Feeders connect to power and communication when mounted to a rail through what we're calling a slot. Slots all connect back to a LumenPnP motherboard using an IDC cable. Each slot has a 1-Wire EEPROM onboard which holds the slot's address. This address is used to tell OpenPnP where a certain feeder has been mounted. All communication back to the motherboard happens over RS-485 using the Photon Protocol.
50-slot-installed

Drive Subsystem

The right-angle N20 motors used for driving tape have a 1:1030 ratio gearbox, providing a high torque output. The encoder on the back shaft of the motor has 14 ticks per revolution, which results in a theoretical 8.8 micron tape movement resolution. Of course, there are many other factors at play that reduce how precise the feeder is actually able to position tape, but the encoder is plenty precise enough for our application.

Peel Subsystem

The straight shaft N20 used for peeling is much less complex.
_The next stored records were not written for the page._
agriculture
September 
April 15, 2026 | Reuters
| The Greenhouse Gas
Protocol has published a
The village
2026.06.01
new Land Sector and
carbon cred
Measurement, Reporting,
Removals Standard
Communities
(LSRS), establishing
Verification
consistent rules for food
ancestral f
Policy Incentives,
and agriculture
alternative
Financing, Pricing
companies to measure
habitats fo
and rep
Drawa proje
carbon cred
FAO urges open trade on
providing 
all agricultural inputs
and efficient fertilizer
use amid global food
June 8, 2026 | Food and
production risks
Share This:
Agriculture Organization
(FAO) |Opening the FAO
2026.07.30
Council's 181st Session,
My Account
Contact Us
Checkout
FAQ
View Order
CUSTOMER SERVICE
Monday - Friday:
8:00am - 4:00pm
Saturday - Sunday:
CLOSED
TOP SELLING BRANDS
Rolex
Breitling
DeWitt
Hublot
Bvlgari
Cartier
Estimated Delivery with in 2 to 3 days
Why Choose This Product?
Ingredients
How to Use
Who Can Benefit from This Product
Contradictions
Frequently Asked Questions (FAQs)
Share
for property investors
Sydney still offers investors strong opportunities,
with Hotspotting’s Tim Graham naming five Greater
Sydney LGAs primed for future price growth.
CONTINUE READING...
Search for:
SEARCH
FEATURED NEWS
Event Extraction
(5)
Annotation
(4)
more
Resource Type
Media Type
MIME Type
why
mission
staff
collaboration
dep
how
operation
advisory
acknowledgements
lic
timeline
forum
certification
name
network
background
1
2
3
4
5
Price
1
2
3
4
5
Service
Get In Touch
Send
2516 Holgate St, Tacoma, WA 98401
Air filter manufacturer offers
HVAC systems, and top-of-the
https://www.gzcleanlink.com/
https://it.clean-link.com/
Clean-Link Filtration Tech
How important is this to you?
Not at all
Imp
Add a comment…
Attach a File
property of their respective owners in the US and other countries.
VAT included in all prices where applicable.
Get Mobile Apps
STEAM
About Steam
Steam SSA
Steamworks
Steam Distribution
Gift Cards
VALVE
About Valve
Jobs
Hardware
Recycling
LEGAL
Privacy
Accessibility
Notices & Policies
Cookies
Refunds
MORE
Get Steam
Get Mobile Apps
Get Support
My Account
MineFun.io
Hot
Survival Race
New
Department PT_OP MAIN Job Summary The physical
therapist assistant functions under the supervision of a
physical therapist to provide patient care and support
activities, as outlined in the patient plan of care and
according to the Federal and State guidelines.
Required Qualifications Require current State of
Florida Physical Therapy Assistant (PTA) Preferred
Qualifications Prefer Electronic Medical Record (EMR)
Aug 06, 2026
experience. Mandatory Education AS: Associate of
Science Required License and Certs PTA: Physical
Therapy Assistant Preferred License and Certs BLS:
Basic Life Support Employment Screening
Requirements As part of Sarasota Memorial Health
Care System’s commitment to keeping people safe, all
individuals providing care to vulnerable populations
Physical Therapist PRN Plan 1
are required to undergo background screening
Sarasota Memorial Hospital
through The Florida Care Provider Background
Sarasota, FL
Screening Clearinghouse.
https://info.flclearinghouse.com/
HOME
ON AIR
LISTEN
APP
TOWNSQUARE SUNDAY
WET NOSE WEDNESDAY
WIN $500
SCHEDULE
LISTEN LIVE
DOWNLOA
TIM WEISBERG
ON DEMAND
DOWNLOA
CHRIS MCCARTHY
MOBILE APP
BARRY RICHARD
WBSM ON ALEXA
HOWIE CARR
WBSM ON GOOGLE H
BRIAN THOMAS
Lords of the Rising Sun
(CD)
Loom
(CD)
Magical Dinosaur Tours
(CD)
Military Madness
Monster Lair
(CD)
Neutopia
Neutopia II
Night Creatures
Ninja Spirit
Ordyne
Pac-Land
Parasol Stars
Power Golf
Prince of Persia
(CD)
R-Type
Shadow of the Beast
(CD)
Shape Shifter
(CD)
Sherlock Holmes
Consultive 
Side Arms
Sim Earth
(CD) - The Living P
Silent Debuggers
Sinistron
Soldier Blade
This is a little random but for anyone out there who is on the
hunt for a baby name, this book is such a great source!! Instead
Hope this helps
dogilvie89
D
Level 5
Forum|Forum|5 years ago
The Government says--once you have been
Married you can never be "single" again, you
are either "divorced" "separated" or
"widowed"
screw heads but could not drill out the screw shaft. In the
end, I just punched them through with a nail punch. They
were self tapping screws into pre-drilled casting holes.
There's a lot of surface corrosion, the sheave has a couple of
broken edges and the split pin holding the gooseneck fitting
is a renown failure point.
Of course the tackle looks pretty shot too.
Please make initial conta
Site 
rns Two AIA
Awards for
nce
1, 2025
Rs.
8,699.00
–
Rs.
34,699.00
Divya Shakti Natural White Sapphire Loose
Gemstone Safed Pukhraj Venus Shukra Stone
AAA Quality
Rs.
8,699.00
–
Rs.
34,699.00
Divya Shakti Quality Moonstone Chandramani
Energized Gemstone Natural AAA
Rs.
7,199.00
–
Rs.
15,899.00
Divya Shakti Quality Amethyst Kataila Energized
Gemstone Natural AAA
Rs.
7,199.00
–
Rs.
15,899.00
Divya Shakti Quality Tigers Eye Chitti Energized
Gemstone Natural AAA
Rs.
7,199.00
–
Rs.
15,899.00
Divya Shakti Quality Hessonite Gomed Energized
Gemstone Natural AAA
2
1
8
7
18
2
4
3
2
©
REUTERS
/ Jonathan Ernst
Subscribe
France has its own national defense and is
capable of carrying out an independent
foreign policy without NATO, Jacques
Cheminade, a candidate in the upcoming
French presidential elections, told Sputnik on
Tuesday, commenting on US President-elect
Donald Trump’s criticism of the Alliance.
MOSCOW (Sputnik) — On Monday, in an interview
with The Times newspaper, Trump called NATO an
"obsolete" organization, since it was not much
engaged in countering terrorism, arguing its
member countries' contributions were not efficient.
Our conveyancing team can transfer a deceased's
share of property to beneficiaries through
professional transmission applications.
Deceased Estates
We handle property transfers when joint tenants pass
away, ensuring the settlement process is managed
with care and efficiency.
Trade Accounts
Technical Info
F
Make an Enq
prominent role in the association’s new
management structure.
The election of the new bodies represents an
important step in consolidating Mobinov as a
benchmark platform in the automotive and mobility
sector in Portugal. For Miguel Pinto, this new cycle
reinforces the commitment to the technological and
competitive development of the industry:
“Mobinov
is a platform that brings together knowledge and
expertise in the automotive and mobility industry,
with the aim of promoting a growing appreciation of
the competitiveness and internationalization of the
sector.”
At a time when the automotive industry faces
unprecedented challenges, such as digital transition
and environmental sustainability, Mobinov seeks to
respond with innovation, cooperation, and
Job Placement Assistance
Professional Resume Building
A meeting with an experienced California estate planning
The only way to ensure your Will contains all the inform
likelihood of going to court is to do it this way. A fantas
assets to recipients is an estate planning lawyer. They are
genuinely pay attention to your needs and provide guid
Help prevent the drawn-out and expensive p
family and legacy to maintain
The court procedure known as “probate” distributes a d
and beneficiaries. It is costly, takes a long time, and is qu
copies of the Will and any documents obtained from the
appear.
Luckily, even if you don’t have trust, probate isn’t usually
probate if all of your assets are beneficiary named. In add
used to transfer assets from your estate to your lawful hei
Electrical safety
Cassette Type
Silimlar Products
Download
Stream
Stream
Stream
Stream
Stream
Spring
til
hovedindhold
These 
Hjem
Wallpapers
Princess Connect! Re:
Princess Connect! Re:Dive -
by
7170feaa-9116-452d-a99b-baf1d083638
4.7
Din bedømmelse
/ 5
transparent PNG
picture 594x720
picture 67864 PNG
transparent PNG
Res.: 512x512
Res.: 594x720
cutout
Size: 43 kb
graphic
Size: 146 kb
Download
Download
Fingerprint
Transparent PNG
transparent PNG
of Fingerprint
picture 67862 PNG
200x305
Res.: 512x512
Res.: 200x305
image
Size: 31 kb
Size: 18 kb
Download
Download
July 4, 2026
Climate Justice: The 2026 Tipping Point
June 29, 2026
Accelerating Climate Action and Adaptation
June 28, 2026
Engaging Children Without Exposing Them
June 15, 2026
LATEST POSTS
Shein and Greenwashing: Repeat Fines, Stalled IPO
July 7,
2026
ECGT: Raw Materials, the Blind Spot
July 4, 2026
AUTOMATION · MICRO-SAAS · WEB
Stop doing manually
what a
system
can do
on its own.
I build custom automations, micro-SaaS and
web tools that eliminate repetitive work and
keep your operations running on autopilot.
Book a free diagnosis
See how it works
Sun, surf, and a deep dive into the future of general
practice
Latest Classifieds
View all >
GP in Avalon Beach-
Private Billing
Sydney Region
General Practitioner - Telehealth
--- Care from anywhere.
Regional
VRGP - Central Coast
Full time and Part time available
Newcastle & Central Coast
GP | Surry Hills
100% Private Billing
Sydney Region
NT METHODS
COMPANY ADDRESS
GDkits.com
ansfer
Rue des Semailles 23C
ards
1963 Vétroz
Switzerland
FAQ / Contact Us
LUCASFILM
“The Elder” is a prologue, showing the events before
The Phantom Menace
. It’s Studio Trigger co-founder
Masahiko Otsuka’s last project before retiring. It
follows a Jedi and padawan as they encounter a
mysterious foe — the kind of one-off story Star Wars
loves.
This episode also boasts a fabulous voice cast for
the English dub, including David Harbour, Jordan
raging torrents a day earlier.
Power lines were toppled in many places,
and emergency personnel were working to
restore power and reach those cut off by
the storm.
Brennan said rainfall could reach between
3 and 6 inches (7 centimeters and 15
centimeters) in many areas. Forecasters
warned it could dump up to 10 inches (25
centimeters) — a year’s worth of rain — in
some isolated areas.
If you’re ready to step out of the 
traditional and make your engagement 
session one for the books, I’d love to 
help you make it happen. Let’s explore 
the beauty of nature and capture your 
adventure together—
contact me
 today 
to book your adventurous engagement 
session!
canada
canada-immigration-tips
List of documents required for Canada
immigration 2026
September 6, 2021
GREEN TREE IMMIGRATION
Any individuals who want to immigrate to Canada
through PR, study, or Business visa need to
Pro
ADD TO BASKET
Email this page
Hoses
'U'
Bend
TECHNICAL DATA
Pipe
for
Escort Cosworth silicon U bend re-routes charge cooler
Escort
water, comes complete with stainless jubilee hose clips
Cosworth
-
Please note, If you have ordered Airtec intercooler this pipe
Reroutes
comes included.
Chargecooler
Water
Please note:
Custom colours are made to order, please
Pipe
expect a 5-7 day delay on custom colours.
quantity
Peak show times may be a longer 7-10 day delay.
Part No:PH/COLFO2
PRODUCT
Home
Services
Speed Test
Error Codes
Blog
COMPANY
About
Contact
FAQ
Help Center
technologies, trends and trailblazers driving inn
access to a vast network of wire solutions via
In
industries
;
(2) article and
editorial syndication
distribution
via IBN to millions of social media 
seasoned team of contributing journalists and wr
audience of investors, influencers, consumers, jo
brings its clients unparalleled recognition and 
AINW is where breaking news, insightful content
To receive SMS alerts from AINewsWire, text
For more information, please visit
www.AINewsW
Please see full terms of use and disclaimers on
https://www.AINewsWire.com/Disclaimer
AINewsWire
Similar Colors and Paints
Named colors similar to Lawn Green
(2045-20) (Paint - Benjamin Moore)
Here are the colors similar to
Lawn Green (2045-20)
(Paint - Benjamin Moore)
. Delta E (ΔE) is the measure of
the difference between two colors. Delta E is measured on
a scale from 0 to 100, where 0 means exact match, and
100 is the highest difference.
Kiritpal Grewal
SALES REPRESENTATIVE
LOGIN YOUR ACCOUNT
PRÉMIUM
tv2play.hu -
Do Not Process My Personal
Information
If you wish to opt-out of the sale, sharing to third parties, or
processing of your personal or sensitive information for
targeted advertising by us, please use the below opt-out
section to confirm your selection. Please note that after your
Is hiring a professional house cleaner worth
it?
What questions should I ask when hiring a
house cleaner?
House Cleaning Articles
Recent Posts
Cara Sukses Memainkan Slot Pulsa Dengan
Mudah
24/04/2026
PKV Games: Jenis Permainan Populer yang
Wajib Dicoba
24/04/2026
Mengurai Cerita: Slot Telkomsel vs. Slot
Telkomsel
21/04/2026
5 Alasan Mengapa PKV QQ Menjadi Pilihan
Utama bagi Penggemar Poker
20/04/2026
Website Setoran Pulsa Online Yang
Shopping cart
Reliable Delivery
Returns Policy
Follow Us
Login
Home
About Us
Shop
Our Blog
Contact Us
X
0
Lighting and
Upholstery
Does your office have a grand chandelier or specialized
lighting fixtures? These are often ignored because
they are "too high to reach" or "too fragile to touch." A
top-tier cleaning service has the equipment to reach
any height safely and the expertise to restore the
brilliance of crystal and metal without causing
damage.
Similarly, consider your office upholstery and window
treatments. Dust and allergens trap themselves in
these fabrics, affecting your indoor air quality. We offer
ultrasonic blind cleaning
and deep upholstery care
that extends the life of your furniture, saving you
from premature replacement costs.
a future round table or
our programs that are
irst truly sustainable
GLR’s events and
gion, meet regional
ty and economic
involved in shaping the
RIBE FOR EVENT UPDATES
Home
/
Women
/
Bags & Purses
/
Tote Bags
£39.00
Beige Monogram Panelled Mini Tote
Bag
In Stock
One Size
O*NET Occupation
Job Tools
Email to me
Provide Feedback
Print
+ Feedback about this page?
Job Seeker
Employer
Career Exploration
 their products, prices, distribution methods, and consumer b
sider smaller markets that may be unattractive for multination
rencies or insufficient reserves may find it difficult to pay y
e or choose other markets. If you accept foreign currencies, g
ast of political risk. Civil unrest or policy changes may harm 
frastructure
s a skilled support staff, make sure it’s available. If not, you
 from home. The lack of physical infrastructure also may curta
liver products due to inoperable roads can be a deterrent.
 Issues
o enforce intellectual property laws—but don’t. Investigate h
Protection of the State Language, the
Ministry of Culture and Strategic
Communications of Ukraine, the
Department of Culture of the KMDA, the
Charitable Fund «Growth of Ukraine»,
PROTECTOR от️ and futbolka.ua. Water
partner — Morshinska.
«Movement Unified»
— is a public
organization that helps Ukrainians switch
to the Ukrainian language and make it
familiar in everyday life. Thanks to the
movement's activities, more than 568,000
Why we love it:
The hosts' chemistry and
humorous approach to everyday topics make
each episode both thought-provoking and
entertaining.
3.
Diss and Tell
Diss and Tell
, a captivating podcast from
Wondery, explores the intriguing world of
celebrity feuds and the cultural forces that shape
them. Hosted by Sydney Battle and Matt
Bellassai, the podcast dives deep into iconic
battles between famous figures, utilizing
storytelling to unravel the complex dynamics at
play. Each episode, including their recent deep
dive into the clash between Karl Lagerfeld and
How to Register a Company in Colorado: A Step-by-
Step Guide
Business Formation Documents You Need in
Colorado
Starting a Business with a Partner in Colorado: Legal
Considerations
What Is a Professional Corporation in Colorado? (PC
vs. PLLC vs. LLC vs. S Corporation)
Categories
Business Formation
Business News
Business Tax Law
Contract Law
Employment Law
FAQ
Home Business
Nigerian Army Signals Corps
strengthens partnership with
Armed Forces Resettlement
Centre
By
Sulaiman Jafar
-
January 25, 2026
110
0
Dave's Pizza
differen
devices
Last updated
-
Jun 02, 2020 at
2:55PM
It's a standard N20 with a 1:210 gear ratio, with a printed worm gear attached to the output shaft. This worm gear interfaces with a gearbox used for peeling the film. The two straight gears that perform the peeling are mounted with a positive interface, ensuring the frame holding them in place is constantly applying pressure between them. This interface is what grips the film and pulls it away from the tape.

peel-gears

Software and Communication

There are three components to the software stack with feeder communication. At the bottom of the stack is the feeder, running Photon Firmware.

photon logo

Above the feeders is Marlin. Feeders and Marlin send data along an RS-485 bus that connects to every slot. They send data using the Photon Protocol. A new M command for Marlin's gcode interface, M485, allows a host to send data down the RS-485 bus using Photon, and thereby communicating with feeders.

At the top of the stack is OpenPnP, who acts as the host in this scenario. OpenPnP sends M485 commands to Marlin, and gets data from feeders back as a result. A custom OpenPnP feeder type PhotonFeeder supports common Photon commands such as feed, self-identify, initialize, or check for feed status.